La Biblia no afirma que cada dificultad es el resultado de nuestro pecado, pero sí enseña que, para los cristianos, cada dificultad puede ayudar a reducir el poder del pecado en nuestros corazones. Las tormentas pueden despertarnos a verdades que de otra manera no las veríamos. Las tormentas pueden fomentar la fe, la esperanza, el amor, la paciencia, la humildad y el dominio propio en nosotros como ninguna otra cosa. Y un sinnúmero de personas ha testificado que encontraron la fe en Cristo y la vida eterna solo porque alguna gran tormenta las condujo hacia Dios.

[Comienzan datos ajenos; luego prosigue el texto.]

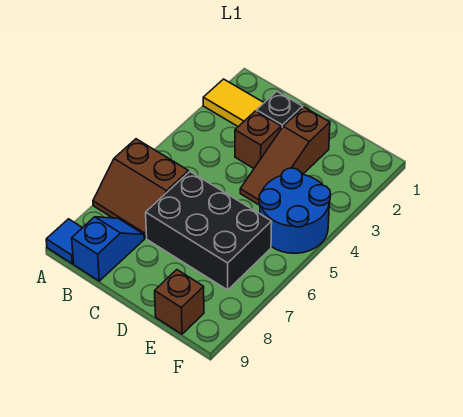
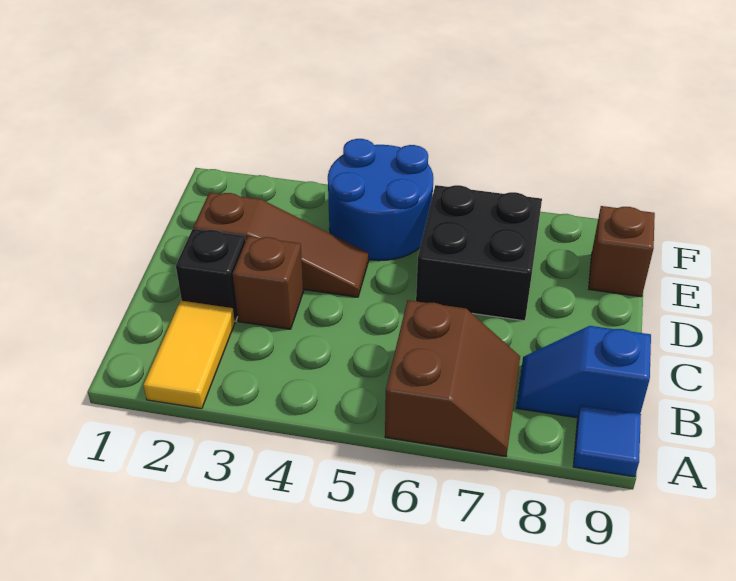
black brick C6:E7 level 1 -> black brick D6:E7 level 1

De nuevo, debemos ser prudentes. Los primeros capítulos de Génesis enseñan que Dios no creó al mundo y a la raza humana para sufrir, para padecer enfermedades, para que ocurrieran los desastres naturales, para envejecer y morir. El mal entró al mundo cuando le dimos la espalda a Dios. Él tiene atado Su corazón al nuestro de tal manera que cuando ve el pecado y el sufrimiento en el mundo, Su corazón se llena de dolor (Gén. 6:6) y «en todas sus angustias Él fue afligido» (Isa. 63:9). Dios no es como un jugador de ajedrez que con indiferencia nos mueve como peones sobre un tablero. Tampoco suele ser evidente hasta años después, si es que alguna vez lo es en esta vida, lo que Dios estaba logrando a través de las dificultades que sufrimos.